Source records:
──────────

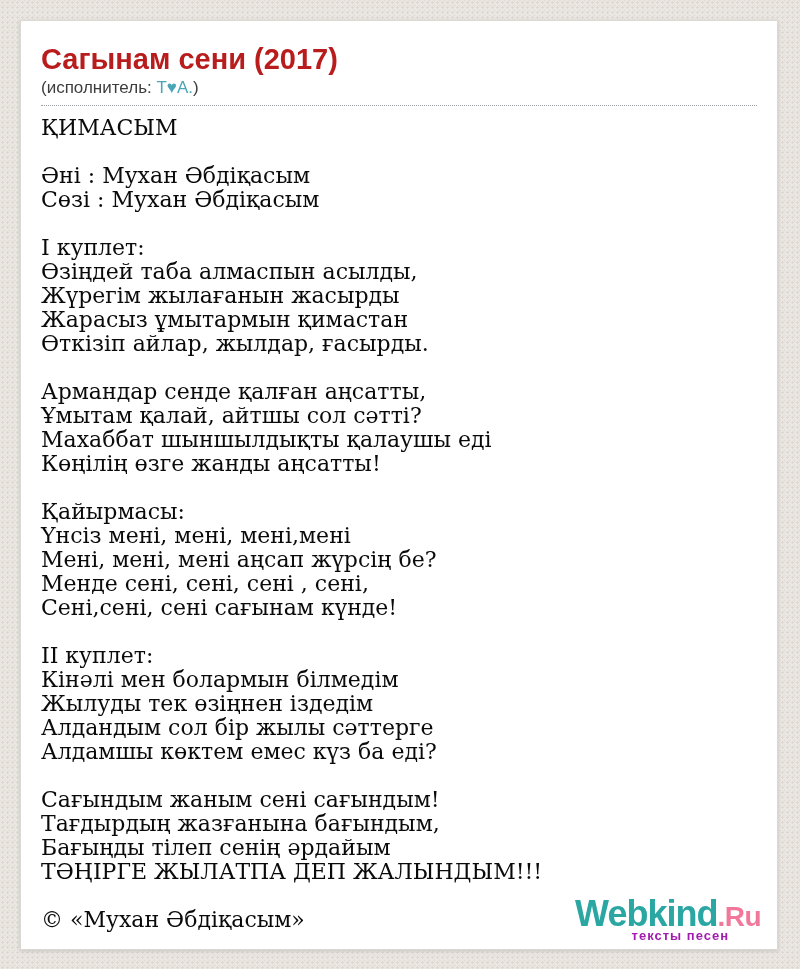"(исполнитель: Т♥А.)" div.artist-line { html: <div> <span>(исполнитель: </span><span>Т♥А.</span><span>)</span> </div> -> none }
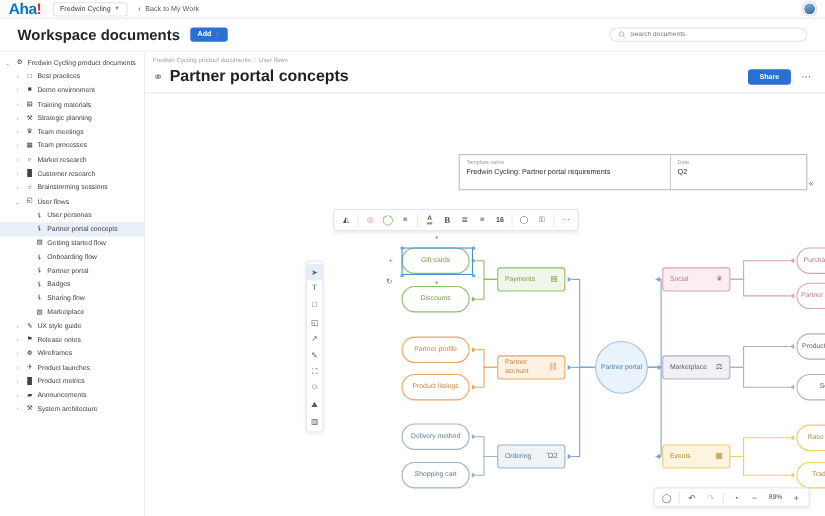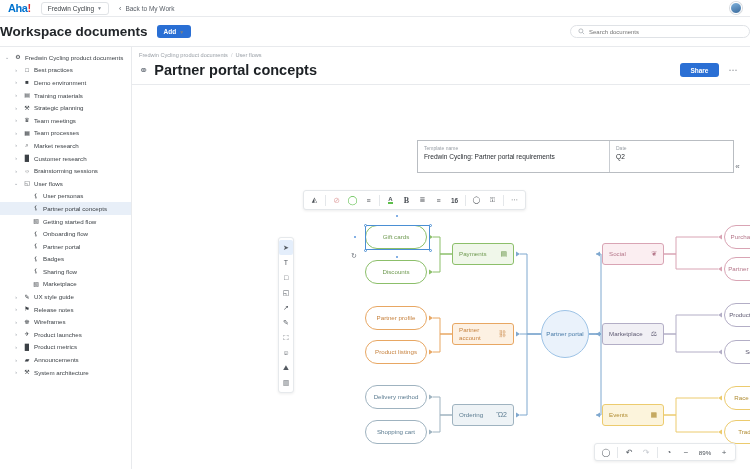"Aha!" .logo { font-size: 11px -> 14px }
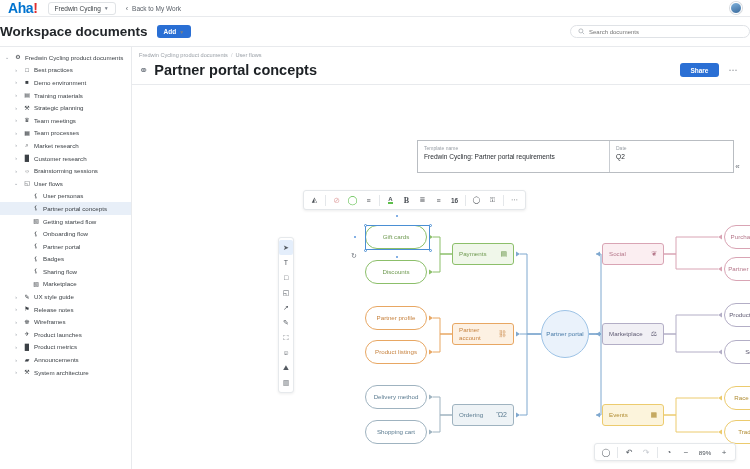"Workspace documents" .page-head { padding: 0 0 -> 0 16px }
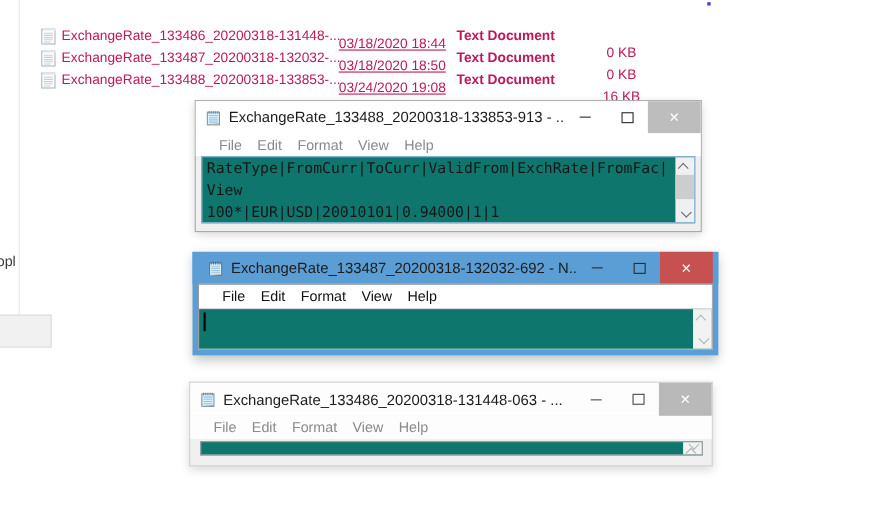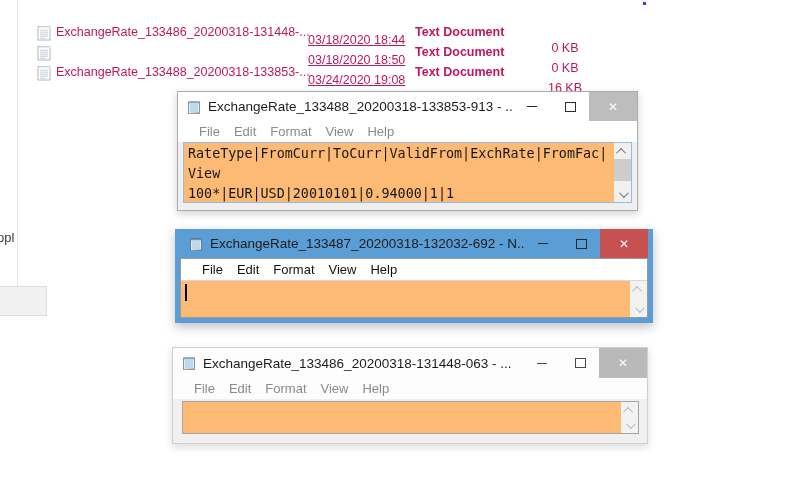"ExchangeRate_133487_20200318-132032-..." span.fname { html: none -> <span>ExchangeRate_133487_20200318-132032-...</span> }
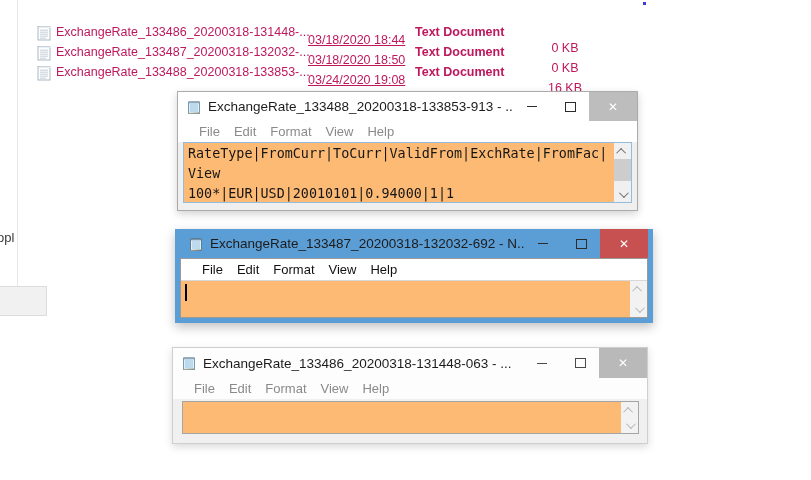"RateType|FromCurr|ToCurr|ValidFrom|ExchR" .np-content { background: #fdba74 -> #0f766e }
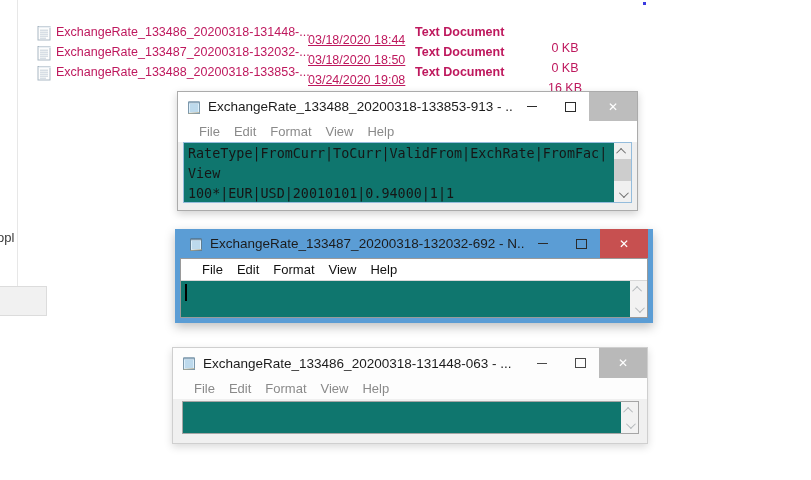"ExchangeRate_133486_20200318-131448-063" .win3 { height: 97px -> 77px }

──────────

§ Goal of the exercise:
Reproduce all of the data exactly, omitting each picture it holds.

§ Answer to this exercise:
"(исполнитель: Т♥А.)" div.artist-line { html: <div> <span>(исполнитель: </span><span>Т♥А.</span><span>)</span> </div> -> none }
"Aha!" .logo { font-size: 11px -> 14px }
"Workspace documents" .page-head { padding: 0 0 -> 0 16px }
"ExchangeRate_133487_20200318-132032-..." span.fname { html: none -> <span>ExchangeRate_133487_20200318-132032-...</span> }
"RateType|FromCurr|ToCurr|ValidFrom|ExchR" .np-content { background: #fdba74 -> #0f766e }
"ExchangeRate_133486_20200318-131448-063" .win3 { height: 97px -> 77px }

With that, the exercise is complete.